══ Supplied material

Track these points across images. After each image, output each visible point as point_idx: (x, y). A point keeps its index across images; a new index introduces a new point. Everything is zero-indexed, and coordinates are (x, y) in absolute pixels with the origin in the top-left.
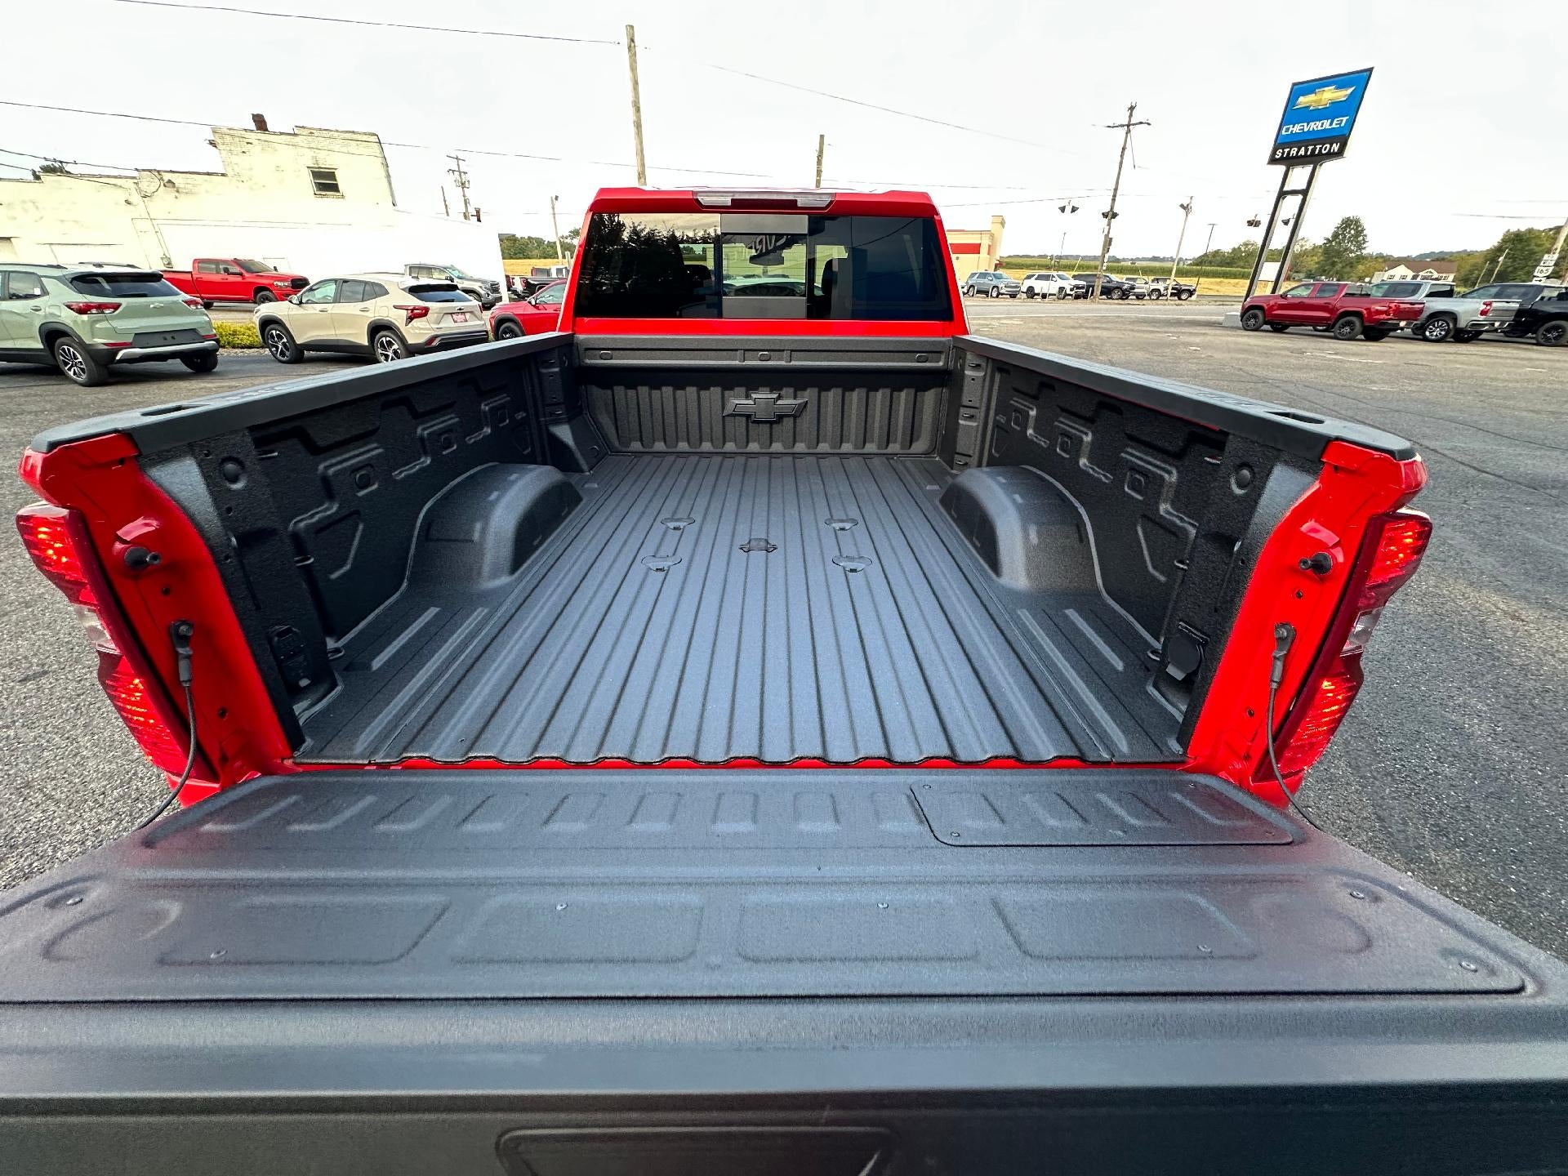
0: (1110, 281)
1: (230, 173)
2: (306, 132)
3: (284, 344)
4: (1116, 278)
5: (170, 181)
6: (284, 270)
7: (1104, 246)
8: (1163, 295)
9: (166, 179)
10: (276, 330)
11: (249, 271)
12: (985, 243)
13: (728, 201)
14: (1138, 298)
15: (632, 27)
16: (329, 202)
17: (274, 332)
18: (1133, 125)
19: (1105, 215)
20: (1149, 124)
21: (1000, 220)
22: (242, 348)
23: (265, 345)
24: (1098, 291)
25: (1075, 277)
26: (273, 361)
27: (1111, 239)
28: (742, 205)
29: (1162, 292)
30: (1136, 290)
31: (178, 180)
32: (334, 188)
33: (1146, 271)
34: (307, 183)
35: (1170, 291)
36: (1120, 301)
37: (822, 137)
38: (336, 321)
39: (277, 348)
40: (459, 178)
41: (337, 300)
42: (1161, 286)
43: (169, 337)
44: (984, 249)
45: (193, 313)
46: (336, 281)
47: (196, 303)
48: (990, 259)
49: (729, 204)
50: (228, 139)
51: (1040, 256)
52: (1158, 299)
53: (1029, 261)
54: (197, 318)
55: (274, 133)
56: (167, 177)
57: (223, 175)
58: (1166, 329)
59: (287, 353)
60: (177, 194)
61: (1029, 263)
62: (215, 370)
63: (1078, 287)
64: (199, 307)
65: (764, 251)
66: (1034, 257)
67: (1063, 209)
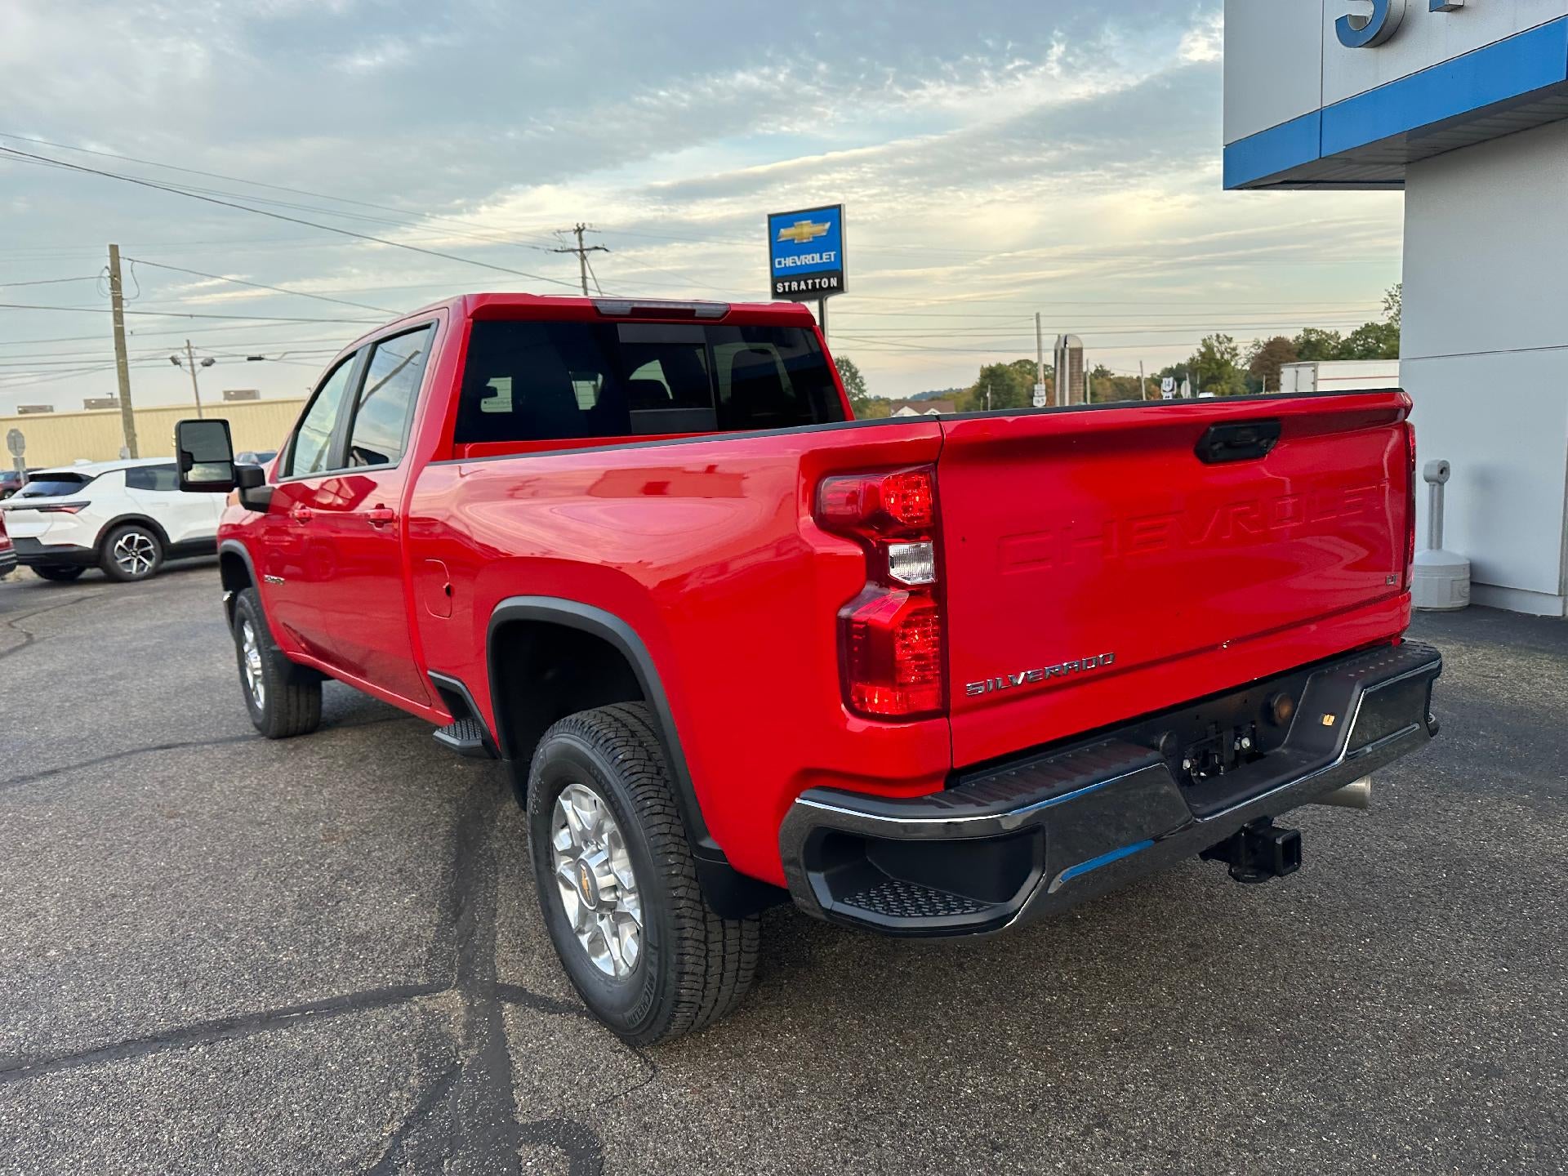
18: (587, 250)
20: (606, 250)
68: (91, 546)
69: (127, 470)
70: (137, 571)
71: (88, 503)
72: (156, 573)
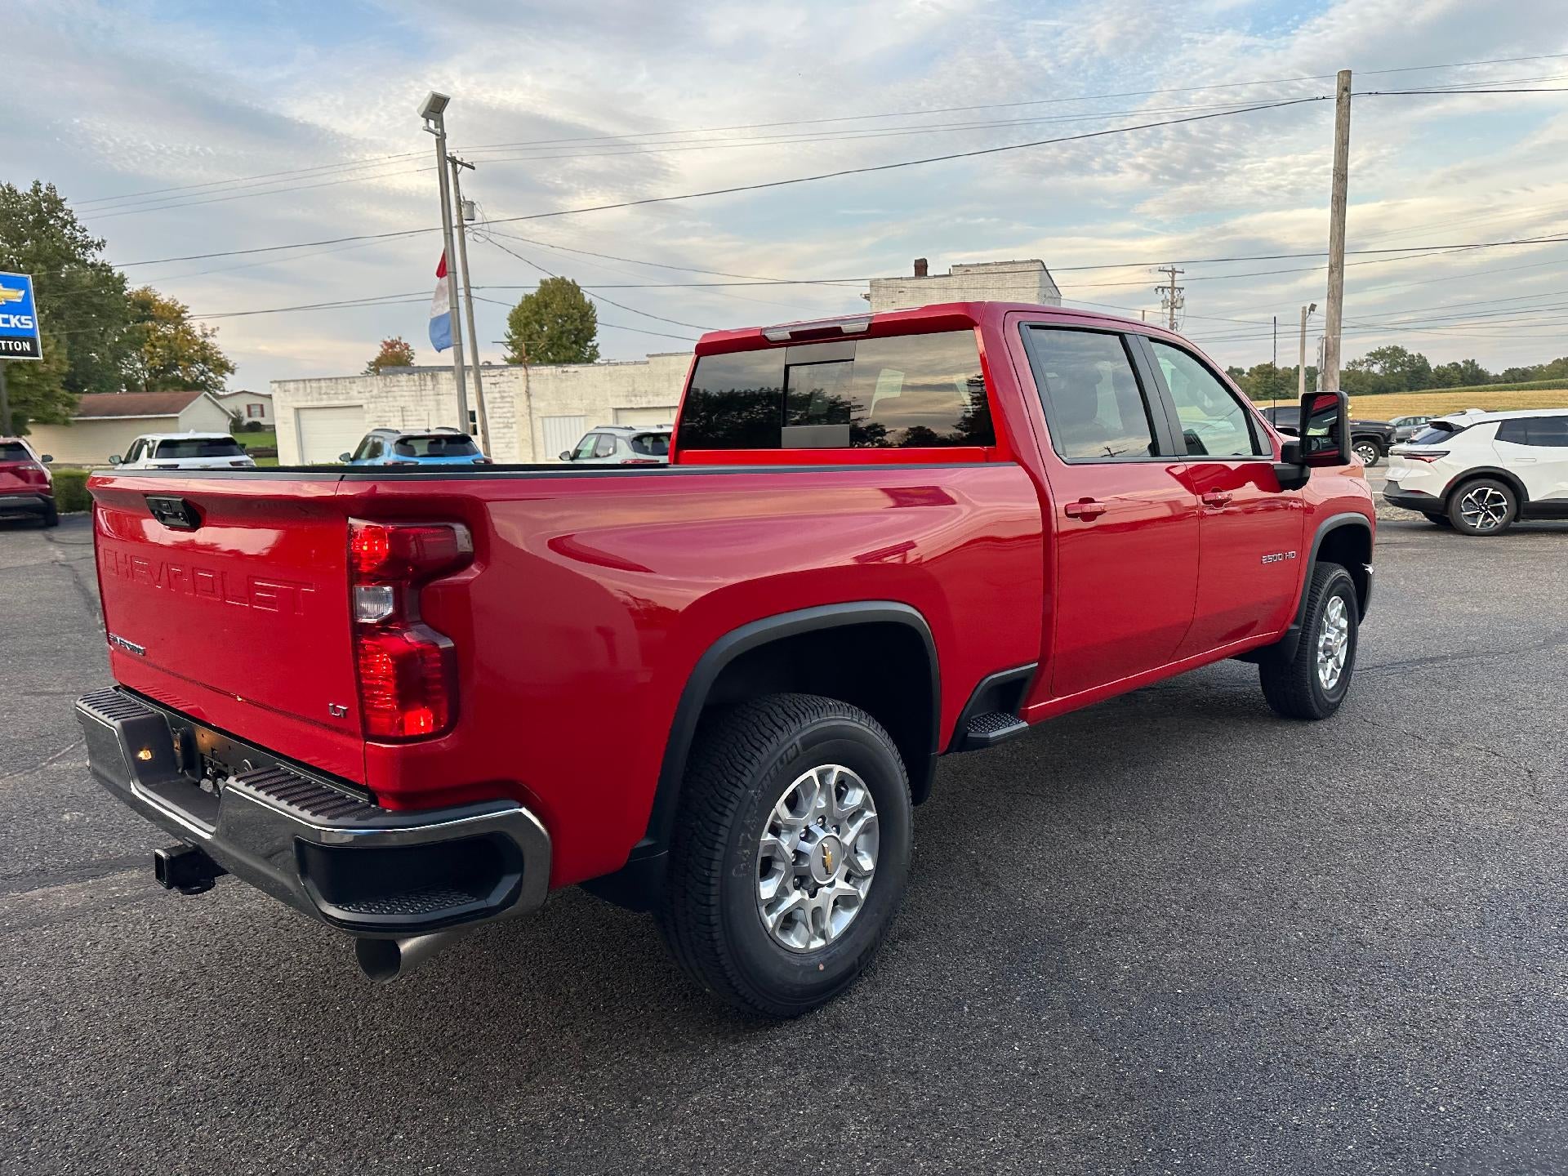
2: (961, 271)
13: (786, 335)
40: (1169, 297)
49: (789, 337)
50: (883, 291)
68: (1438, 496)
69: (1504, 422)
70: (1481, 526)
71: (1448, 452)
72: (1504, 531)
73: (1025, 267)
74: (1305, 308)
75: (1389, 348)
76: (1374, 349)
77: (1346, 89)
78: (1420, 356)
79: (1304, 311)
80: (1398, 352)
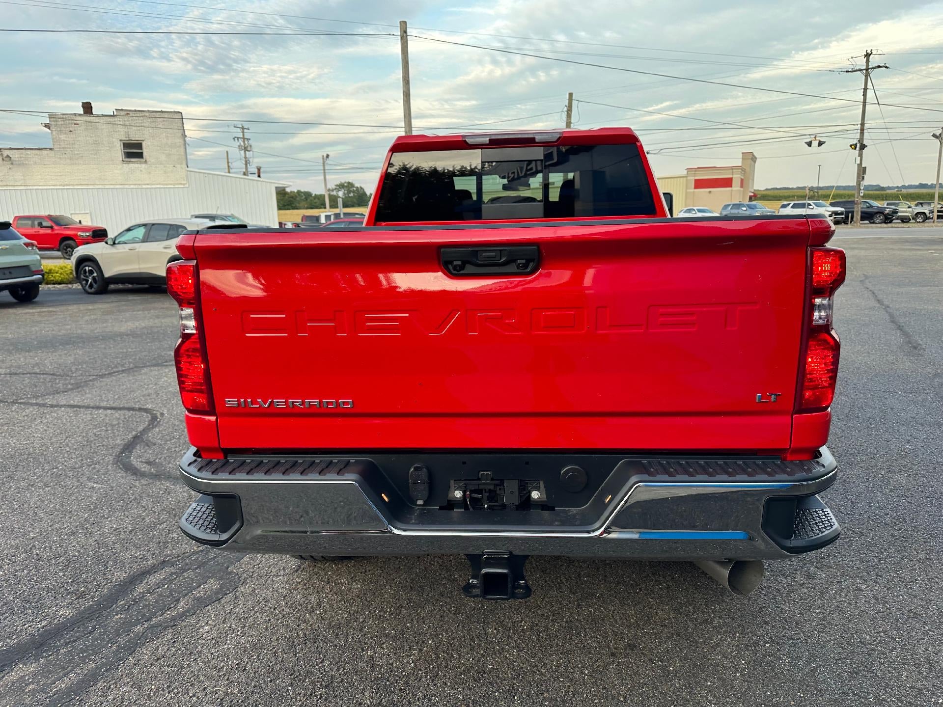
0: (871, 206)
1: (56, 148)
2: (123, 113)
3: (94, 278)
4: (876, 204)
5: (8, 156)
6: (87, 222)
7: (858, 174)
8: (929, 218)
9: (5, 155)
10: (89, 266)
11: (58, 224)
12: (736, 177)
13: (486, 140)
14: (903, 222)
15: (405, 22)
16: (135, 165)
17: (87, 268)
18: (871, 69)
19: (854, 147)
20: (887, 67)
21: (751, 156)
22: (54, 284)
23: (78, 279)
24: (857, 216)
25: (832, 205)
26: (81, 293)
27: (865, 168)
28: (497, 142)
29: (928, 215)
30: (899, 214)
31: (15, 155)
32: (140, 155)
33: (909, 197)
34: (118, 152)
35: (936, 214)
36: (885, 225)
37: (571, 95)
38: (141, 257)
39: (87, 281)
40: (242, 144)
41: (145, 240)
42: (925, 209)
43: (7, 272)
44: (736, 183)
45: (28, 253)
46: (145, 225)
47: (32, 245)
48: (744, 192)
49: (488, 142)
50: (60, 122)
51: (799, 188)
52: (923, 222)
53: (786, 193)
54: (32, 257)
55: (98, 116)
56: (6, 153)
57: (51, 149)
58: (929, 247)
59: (95, 286)
60: (11, 166)
61: (786, 194)
62: (34, 300)
63: (836, 213)
64: (34, 248)
65: (516, 177)
66: (792, 189)
67: (809, 144)
73: (171, 116)
74: (323, 156)
75: (345, 182)
76: (338, 183)
77: (405, 32)
78: (361, 188)
79: (323, 158)
80: (350, 185)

════

> Your assignment
Omit the pictures and please write out exactly the lines between the one containing "42: (1161, 286)" and the last line of the entries, both included.

> Reply
42: (1161, 286)
43: (169, 337)
44: (984, 249)
45: (193, 313)
46: (336, 281)
47: (196, 303)
48: (990, 259)
49: (729, 204)
50: (228, 139)
51: (1040, 256)
52: (1158, 299)
53: (1029, 261)
54: (197, 318)
55: (274, 133)
56: (167, 177)
57: (223, 175)
58: (1166, 329)
59: (287, 353)
60: (177, 194)
61: (1029, 263)
62: (215, 370)
63: (1078, 287)
64: (199, 307)
65: (764, 251)
66: (1034, 257)
67: (1063, 209)
18: (587, 250)
20: (606, 250)
68: (91, 546)
69: (127, 470)
70: (137, 571)
71: (88, 503)
72: (156, 573)
2: (961, 271)
13: (786, 335)
40: (1169, 297)
49: (789, 337)
50: (883, 291)
68: (1438, 496)
69: (1504, 422)
70: (1481, 526)
71: (1448, 452)
72: (1504, 531)
73: (1025, 267)
74: (1305, 308)
75: (1389, 348)
76: (1374, 349)
77: (1346, 89)
78: (1420, 356)
79: (1304, 311)
80: (1398, 352)
0: (871, 206)
1: (56, 148)
2: (123, 113)
3: (94, 278)
4: (876, 204)
5: (8, 156)
6: (87, 222)
7: (858, 174)
8: (929, 218)
9: (5, 155)
10: (89, 266)
11: (58, 224)
12: (736, 177)
13: (486, 140)
14: (903, 222)
15: (405, 22)
16: (135, 165)
17: (87, 268)
18: (871, 69)
19: (854, 147)
20: (887, 67)
21: (751, 156)
22: (54, 284)
23: (78, 279)
24: (857, 216)
25: (832, 205)
26: (81, 293)
27: (865, 168)
28: (497, 142)
29: (928, 215)
30: (899, 214)
31: (15, 155)
32: (140, 155)
33: (909, 197)
34: (118, 152)
35: (936, 214)
36: (885, 225)
37: (571, 95)
38: (141, 257)
39: (87, 281)
40: (242, 144)
41: (145, 240)
42: (925, 209)
43: (7, 272)
44: (736, 183)
45: (28, 253)
46: (145, 225)
47: (32, 245)
48: (744, 192)
49: (488, 142)
50: (60, 122)
51: (799, 188)
52: (923, 222)
53: (786, 193)
54: (32, 257)
55: (98, 116)
56: (6, 153)
57: (51, 149)
58: (929, 247)
59: (95, 286)
60: (11, 166)
61: (786, 194)
62: (34, 300)
63: (836, 213)
64: (34, 248)
65: (516, 177)
66: (792, 189)
67: (809, 144)
73: (171, 116)
74: (323, 156)
75: (345, 182)
76: (338, 183)
77: (405, 32)
78: (361, 188)
79: (323, 158)
80: (350, 185)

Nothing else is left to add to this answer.